The New York Mets, who play in the largest media market in the United States, have yet to announce a similar contract extension for their best player. Without being privy to the negotiating process, who can really say whether the fault lies with David Wright and his representation, the finances of the Wilpon family or Sandy Alderson‘s willingness to spend money on baseball players?

(I think $63 limited view nosebleed seats for Opening Day just might be an indicator, though.)

Alderson is continuing to fill the Las Vegas 51s’ roster (or the Mets’ bench), though. On Monday, the Mets announced that they had purchased the contract of former Atlanta Braves prospect Brandon Hicks from the Oakland Athletics.

As MLB.com’s Anthony DiComo reports:

Hicks, 27, hit .172 with three home runs in 22 games for the A’s last season, appearing primarily as a shortstop…. Spending most of last season at Triple-A Sacramento, he batted .244 with 18 home runs in 328 at-bats there.

Ronny Cedeno, your services may no longer be required…

The Mets also re-signed one of their own free agents, although the move makes little sense to me. Thirty-nine year-old lefty specialist Tim Byrdak has agreed to a minor league deal with New York. He had surgery to repair a torn interior capsule in his left shoulder in September, and is likely to miss at least the first half of the 2013 season.

This is the same injury that Johan Santana and Chris Young were trying to come back from this season, with mixed results. I’m not aware of any relief pitchers who have returned from similar injuries, and I question whether Byrdak’s shoulder will be able to hold up to the strain of throwing nearly every day.

7 Mets became free agents Saturday

From the New York Post’s Mike Puma yesterday:

Scott Hairston, Jon Rauch, Ramon Ramirez, Ronny Cedeno, Kelly Shoppach, Tim Byrdak and Chris Young are the Mets who became free agents at midnight. In all likelihood each has played his last game for the team.

I wish them well, but I won’t miss any of them very much.

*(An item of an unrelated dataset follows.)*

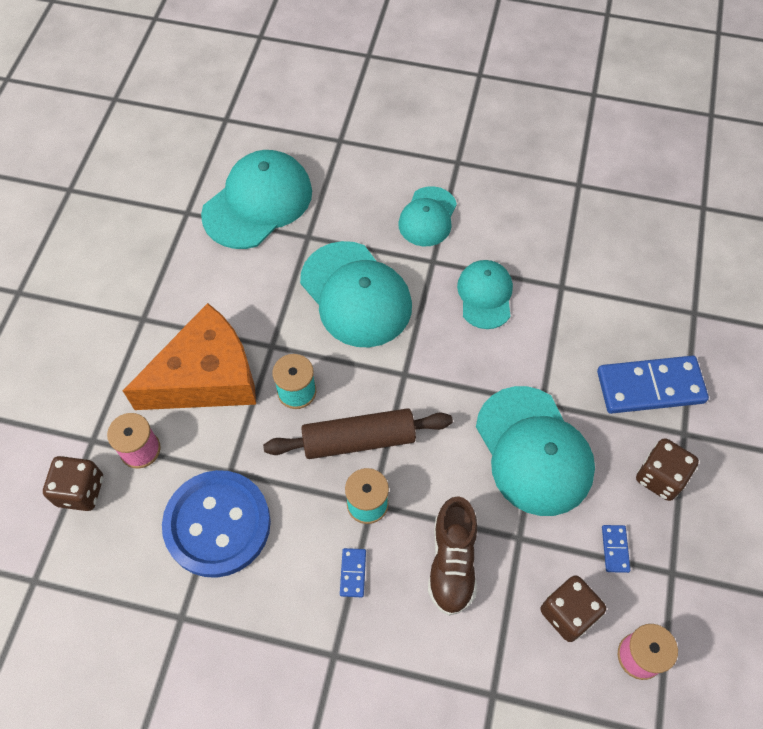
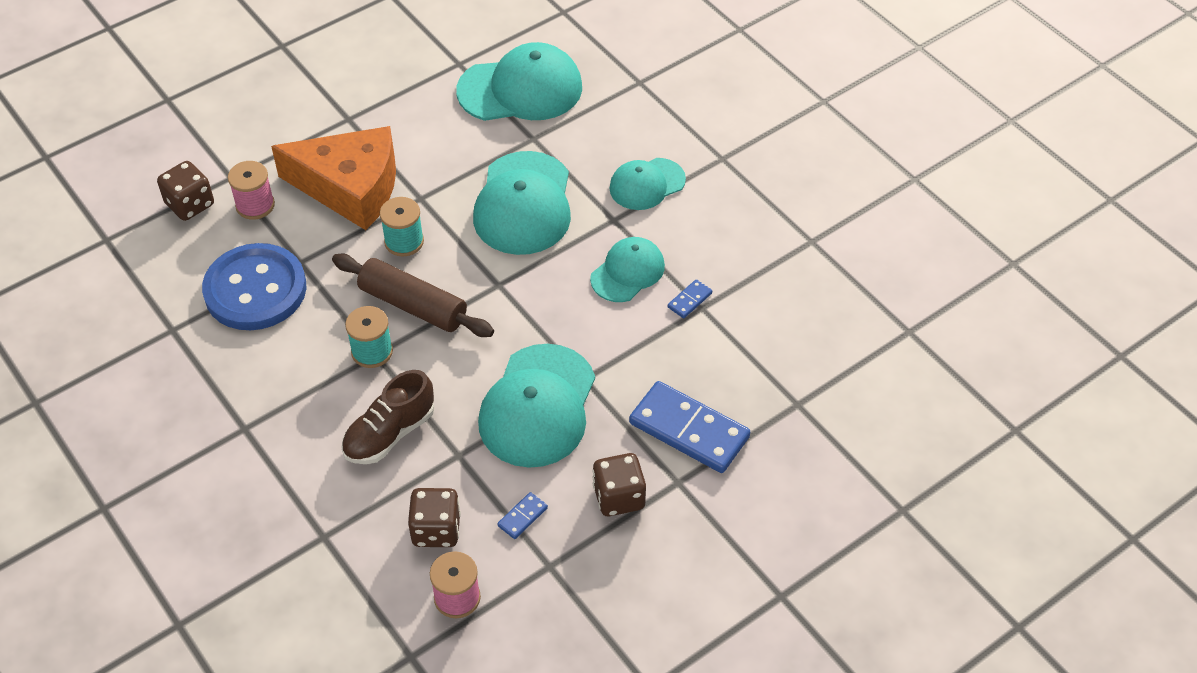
camera: 40 degrees right, 10 degrees down
blue domino [340,548,366,597] -> blue domino moved to [668,279,712,318]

Scott Hairston takes batting practice before a game at Citi Field in 2011 (Photo credit: Paul Hadsall)

Scott Hairston had a nice year, and by the end of the season he was one of very few Mets who could be counted on to produce runs with any regularity. But he’s 32 and coming off a career season – Omar Minaya would have handed him a big raise and a multi-year deal. Sandy Alderson is probably smarter, even though he couldn’t put aside thoughts of an extra win or two in 2012 to trade Hairston for whatever kind of borderline prospect he could get.

Ronny Cedeno was a competent backup infielder for the 2012 Mets, and I wouldn’t mind if he’s still here in 2013. But there are probably cheaper options available for a cost-conscious team.

Kelly Shoppach was another in a long line of mediocre catchers who played for the Mets. I’d rather see him return than watch Miguel Olivo, who has been linked to the Mets in published rumors. But I’d really like to see the Mets develop a decent catcher – think about this for a moment: Todd Hundley is probably the best catcher who ever came up through the Mets’ farm system.

Tim Byrdak seems like a great guy, and was effective in his role as a lefty specialist for the Mets. But he’s 39 and coming off surgery to repair a torn anterior capsule. Let’s see what Josh Edgin and Robert Carson can do, and look at the minor league free agent pool for added depth.

Jon Rauch and Ramon Ramirez occasionally showed why Alderson acquired them for the Mets bullpen last season, but they were too inconsistent for anyone to feel comfortable when they were called on. Rauch is 34 and earned $3.5 million in 2012, Ramirez is 31 and made $2.65 million. Let some other team take a chance that they will rebound next year.

And I really hope that Alderson is ready to turn the page on Chris Young. Although Young is usually brilliant twice through the order, opposing hitters almost always have him solved by at-bat number three. Five-inning starters lead to over-worked and over-exposed bullpens, and the Mets’ desire to get him extra rest helped to sabotage the entire starting rotation late in the year. And unless he’s willing to sign a minor league contract (preferably without an opt-out date), he can’t be viewed as rotation depth – with the Mets’ financial situation, any free agent signed to a major league contract is going to make the Opening Day roster.